** Problem statement **
Update the text of the data by swapping each "Exploring Diverse" for "Discovering Varied" and leaving everything else as it is. Don't include the pictures in your answer.

** Task data **
^^^^^^^^

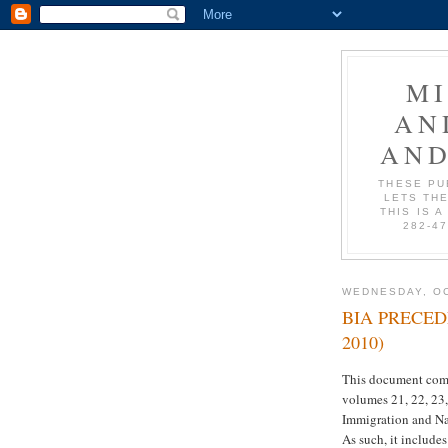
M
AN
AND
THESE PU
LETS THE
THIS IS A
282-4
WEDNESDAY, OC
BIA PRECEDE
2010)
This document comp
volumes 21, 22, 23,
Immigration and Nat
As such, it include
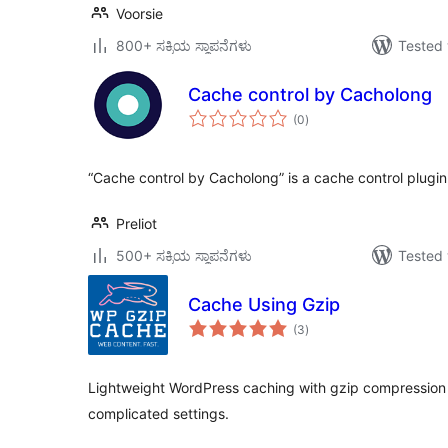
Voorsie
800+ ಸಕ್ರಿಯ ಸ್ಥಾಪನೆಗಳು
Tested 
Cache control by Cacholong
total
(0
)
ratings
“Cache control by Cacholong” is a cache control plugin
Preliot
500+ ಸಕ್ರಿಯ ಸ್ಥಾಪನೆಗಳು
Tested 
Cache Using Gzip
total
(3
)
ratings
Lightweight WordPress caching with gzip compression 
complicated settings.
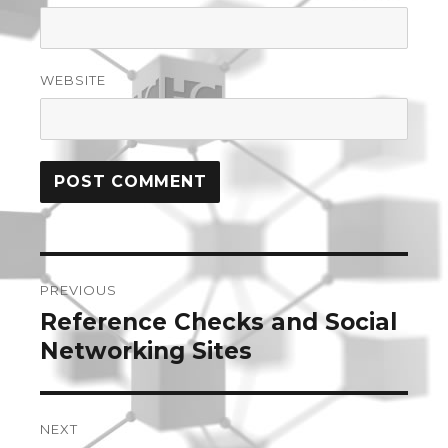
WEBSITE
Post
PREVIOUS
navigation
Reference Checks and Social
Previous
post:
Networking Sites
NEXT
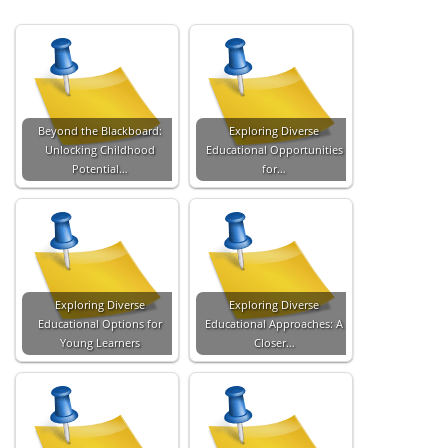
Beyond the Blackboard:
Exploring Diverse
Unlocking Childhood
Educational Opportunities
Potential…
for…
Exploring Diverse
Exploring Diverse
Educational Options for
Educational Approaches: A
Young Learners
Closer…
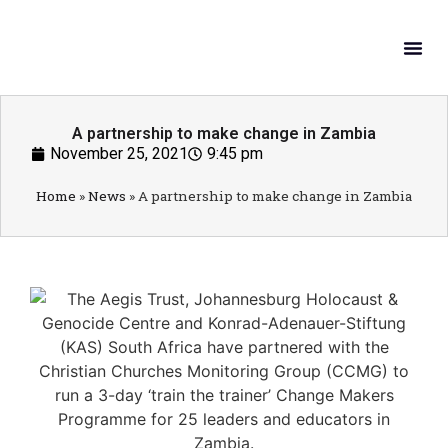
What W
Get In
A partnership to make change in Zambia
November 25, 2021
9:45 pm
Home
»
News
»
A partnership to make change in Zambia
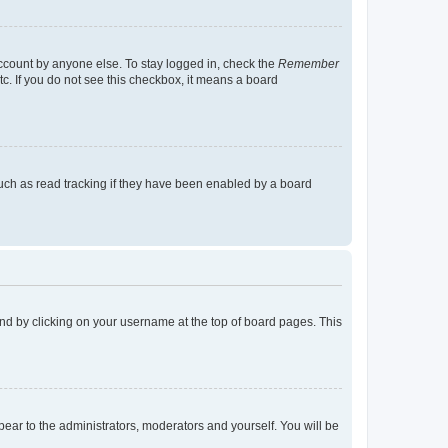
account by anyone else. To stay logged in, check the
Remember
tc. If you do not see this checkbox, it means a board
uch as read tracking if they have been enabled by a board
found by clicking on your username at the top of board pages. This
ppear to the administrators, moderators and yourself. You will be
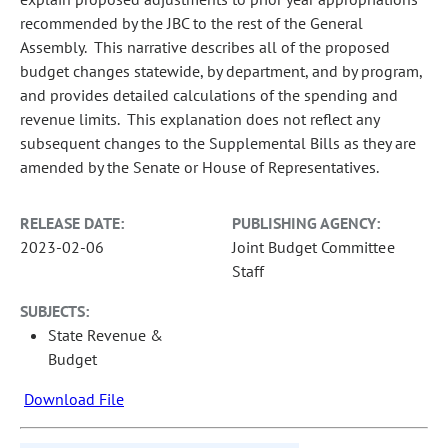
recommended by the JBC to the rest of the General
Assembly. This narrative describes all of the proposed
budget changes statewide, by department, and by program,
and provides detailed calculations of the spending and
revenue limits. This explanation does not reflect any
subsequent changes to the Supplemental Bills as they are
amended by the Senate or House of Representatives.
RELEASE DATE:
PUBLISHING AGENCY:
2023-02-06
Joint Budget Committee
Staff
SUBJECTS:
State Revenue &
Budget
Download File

^^^^^^^^

** Response **
M
AN
AND
THESE PU
LETS THE
THIS IS A
282-4
WEDNESDAY, OC
BIA PRECEDE
2010)
This document comp
volumes 21, 22, 23,
Immigration and Nat
As such, it include
Voorsie
800+ ಸಕ್ರಿಯ ಸ್ಥಾಪನೆಗಳು
Tested 
Cache control by Cacholong
total
(0
)
ratings
“Cache control by Cacholong” is a cache control plugin
Preliot
500+ ಸಕ್ರಿಯ ಸ್ಥಾಪನೆಗಳು
Tested 
Cache Using Gzip
total
(3
)
ratings
Lightweight WordPress caching with gzip compression 
complicated settings.
WEBSITE
Post
PREVIOUS
navigation
Reference Checks and Social
Previous
post:
Networking Sites
NEXT
Beyond the Blackboard:
Discovering Varied
Unlocking Childhood
Educational Opportunities
Potential…
for…
Discovering Varied
Discovering Varied
Educational Options for
Educational Approaches: A
Young Learners
Closer…
What W
Get In
A partnership to make change in Zambia
November 25, 2021
9:45 pm
Home
»
News
»
A partnership to make change in Zambia
account by anyone else. To stay logged in, check the
Remember
tc. If you do not see this checkbox, it means a board
uch as read tracking if they have been enabled by a board
found by clicking on your username at the top of board pages. This
ppear to the administrators, moderators and yourself. You will be
recommended by the JBC to the rest of the General
Assembly. This narrative describes all of the proposed
budget changes statewide, by department, and by program,
and provides detailed calculations of the spending and
revenue limits. This explanation does not reflect any
subsequent changes to the Supplemental Bills as they are
amended by the Senate or House of Representatives.
RELEASE DATE:
PUBLISHING AGENCY:
2023-02-06
Joint Budget Committee
Staff
SUBJECTS:
State Revenue &
Budget
Download File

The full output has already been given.